Question

I’m working on a program that will be processing files that could potentially be 100GB or more in size. The files contain sets of variable length records. I’ve got a first implementation up and running and am now looking towards improving performance, particularly at doing I/O more efficiently since the input file gets scanned many times.

Is there a rule of thumb for using mmap() versus reading in blocks via C++'s fstream library? What I’d like to do is read large blocks from disk into a buffer, process complete records from the buffer, and then read more.

The mmap() code could potentially get very messy since mmap’d blocks need to lie on page sized boundaries (my understanding) and records could potentially like across page boundaries. With fstreams, I can just seek to the start of a record and begin reading again, since we’re not limited to reading blocks that lie on page sized boundaries.

How can I decide between these two options without actually writing up a complete implementation first? Any rules of thumb (e.g., mmap() is 2x faster) or simple tests?

Answer by Dietrich Epp

I was trying to find the final word on mmap / read performance on Linux and I came across a nice post (link) on the Linux kernel mailing list. It’s from 2000, so there have been many improvements to IO and virtual memory in the kernel since then, but it nicely explains the reason why mmap or read might be faster or slower.

• A call to mmap has more overhead than read (just like epoll has more overhead than poll, which has more overhead than read). Changing virtual memory mappings is a quite expensive operation on some processors for the same reasons that switching between different processes is expensive.
• The IO system can already use the disk cache, so if you read a file, you’ll hit the cache or miss it no matter what method you use.

However,

• Memory maps are generally faster for random access, especially if your access patterns are sparse and unpredictable.
• Memory maps allow you to keep using pages from the cache until you are done.
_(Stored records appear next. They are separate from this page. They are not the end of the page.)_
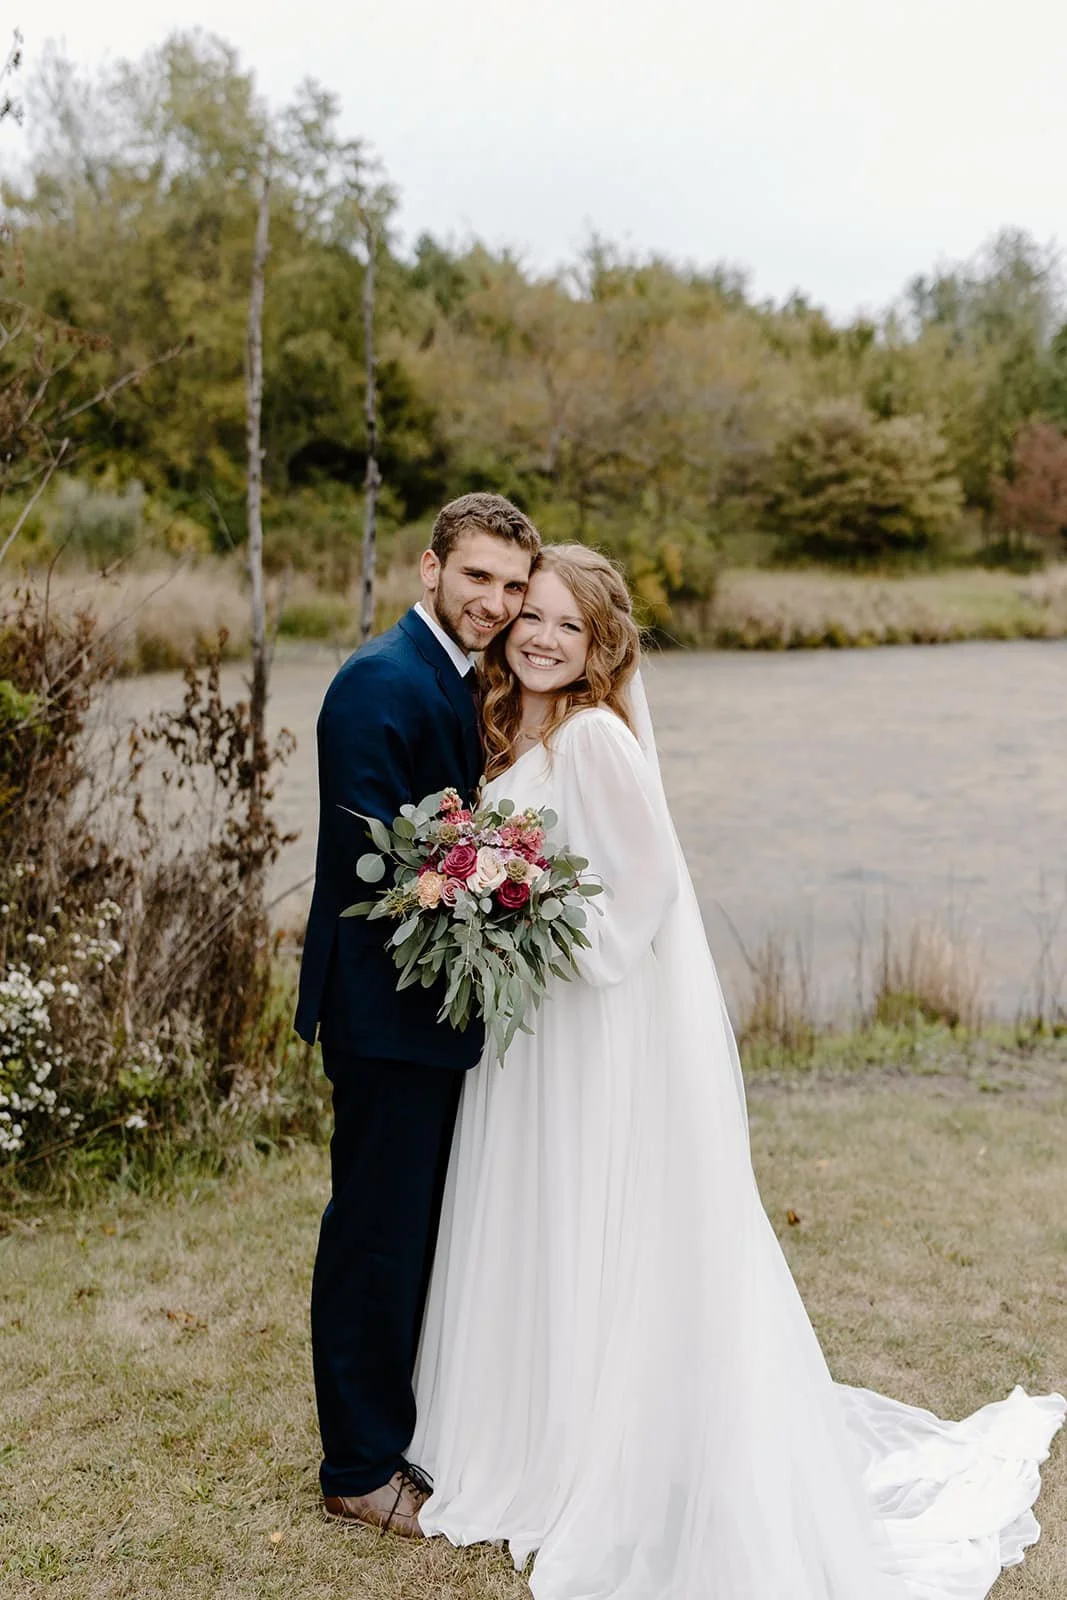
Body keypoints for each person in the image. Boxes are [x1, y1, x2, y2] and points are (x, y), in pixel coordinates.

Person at [412, 544, 1064, 1599]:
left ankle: (581, 1443)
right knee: (537, 1208)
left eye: (569, 626)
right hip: (531, 1028)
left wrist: (529, 926)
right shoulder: (513, 728)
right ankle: (522, 1425)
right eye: (531, 615)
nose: (540, 637)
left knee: (584, 1206)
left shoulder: (592, 739)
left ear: (599, 645)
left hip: (584, 1018)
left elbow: (646, 891)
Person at [294, 492, 541, 1535]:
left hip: (436, 1009)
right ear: (429, 568)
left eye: (512, 585)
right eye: (477, 576)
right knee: (376, 1235)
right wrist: (496, 878)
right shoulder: (377, 682)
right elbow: (379, 865)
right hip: (385, 1011)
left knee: (416, 1229)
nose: (495, 602)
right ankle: (356, 1469)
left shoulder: (465, 679)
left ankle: (401, 1430)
This means that if you use a file heavily for a long period of time, then close it and reopen it, the pages will still be cached. With read, your file may have been flushed from the cache ages ago. This does not apply if you use a file and immediately discard it. (If you try to mlock pages just to keep them in cache, you are trying to outsmart the disk cache and this kind of foolery rarely helps system performance).
• Reading a file directly is very simple and fast.

The discussion of mmap/read reminds me of two other performance discussions:

• Some Java programmers were shocked to discover that nonblocking I/O is often slower than blocking I/O, which made perfect sense if you know that nonblocking I/O requires making more syscalls.
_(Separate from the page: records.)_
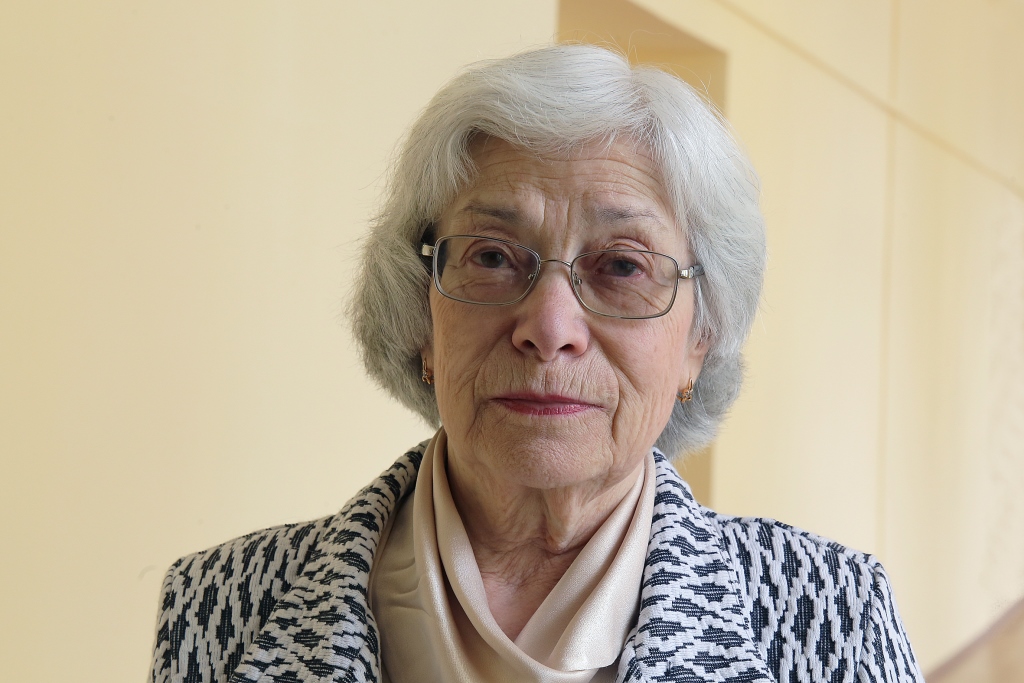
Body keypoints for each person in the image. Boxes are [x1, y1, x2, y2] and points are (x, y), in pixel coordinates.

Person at [150, 45, 923, 683]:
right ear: (421, 312)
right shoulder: (223, 605)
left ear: (700, 339)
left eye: (622, 266)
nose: (549, 328)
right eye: (492, 256)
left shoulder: (833, 614)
• Some other network programmers were shocked to learn that epoll is often slower than poll, which makes perfect sense if you know that managing epoll requires making more syscalls.
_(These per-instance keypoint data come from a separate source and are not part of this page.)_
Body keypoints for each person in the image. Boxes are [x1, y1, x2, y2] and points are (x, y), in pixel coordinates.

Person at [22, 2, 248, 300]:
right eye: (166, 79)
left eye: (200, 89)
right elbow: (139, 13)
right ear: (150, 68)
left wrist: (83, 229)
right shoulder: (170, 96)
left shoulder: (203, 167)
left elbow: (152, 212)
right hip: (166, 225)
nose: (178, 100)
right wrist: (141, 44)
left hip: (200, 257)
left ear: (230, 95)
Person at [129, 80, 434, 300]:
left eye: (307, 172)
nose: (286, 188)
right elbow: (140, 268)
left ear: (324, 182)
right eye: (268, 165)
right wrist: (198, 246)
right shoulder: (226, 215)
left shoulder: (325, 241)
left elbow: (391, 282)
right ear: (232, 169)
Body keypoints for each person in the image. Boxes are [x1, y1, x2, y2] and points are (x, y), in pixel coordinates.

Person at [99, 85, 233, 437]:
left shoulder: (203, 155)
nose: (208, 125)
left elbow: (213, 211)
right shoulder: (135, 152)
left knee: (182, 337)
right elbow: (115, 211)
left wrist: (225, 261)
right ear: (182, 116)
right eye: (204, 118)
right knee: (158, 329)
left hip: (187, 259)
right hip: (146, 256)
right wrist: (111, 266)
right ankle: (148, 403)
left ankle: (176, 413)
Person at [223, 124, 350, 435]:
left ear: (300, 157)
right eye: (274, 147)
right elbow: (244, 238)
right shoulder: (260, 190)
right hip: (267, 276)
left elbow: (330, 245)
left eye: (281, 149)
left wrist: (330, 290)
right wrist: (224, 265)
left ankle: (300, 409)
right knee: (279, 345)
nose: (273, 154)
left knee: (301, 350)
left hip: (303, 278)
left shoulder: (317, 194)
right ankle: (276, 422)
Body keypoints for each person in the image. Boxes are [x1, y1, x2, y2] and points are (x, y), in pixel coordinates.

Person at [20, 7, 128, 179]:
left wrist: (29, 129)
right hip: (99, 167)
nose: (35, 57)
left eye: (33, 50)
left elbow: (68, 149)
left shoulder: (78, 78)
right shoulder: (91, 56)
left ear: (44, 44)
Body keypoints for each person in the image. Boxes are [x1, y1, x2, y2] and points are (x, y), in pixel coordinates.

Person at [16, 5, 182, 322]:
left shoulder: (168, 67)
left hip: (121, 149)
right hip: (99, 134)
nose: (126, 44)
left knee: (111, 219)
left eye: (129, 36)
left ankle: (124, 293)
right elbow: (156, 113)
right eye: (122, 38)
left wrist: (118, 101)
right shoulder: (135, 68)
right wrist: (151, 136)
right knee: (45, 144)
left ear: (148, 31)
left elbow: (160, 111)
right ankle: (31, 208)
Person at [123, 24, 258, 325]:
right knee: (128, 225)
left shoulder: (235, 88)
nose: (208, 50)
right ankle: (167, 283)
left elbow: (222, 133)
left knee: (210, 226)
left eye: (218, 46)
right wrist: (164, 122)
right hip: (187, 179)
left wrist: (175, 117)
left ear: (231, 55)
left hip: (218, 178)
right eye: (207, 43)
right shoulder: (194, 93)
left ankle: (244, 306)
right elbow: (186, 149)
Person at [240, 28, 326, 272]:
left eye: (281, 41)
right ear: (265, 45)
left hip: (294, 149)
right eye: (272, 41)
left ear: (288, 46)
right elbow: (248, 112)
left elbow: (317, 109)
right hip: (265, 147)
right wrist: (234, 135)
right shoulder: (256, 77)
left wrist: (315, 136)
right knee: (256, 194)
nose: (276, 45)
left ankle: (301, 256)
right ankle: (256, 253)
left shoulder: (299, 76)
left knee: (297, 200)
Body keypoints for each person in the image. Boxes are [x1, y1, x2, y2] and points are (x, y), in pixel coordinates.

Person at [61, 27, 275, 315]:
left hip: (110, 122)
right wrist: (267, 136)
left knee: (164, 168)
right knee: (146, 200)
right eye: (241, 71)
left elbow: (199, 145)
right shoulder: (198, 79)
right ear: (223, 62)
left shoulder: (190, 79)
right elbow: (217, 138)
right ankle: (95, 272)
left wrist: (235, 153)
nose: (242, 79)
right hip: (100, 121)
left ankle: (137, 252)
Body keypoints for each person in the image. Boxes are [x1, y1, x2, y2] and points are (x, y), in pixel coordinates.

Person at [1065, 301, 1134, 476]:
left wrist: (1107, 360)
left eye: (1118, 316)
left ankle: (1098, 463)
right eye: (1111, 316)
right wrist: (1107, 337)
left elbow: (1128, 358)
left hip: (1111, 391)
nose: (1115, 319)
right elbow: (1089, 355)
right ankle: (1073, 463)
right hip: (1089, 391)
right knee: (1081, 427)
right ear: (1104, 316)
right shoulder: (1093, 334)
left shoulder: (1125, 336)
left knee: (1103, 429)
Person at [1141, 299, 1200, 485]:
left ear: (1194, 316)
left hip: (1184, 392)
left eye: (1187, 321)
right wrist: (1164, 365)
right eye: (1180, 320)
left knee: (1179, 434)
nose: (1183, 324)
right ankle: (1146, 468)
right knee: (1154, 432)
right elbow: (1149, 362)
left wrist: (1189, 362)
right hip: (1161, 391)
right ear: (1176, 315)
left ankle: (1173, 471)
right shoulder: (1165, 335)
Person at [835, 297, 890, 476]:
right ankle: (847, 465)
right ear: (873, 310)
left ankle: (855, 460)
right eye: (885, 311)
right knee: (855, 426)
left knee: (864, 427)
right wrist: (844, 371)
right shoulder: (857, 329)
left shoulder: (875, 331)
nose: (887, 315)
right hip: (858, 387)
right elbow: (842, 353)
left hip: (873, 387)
Conclusion: Use memory maps if you access data randomly, keep it around for a long time, or if you know you can share it with other processes (MAP_SHARED isn’t very interesting if there is no actual sharing). Read files normally if you access data sequentially or discard it after reading. And if either method makes your program less complex, do that. For many real world cases there’s no sure way to show one is faster without testing your actual application and NOT a benchmark.

(Sorry for necro’ing this question, but I was looking for an answer and this question kept coming up at the top of Google results.)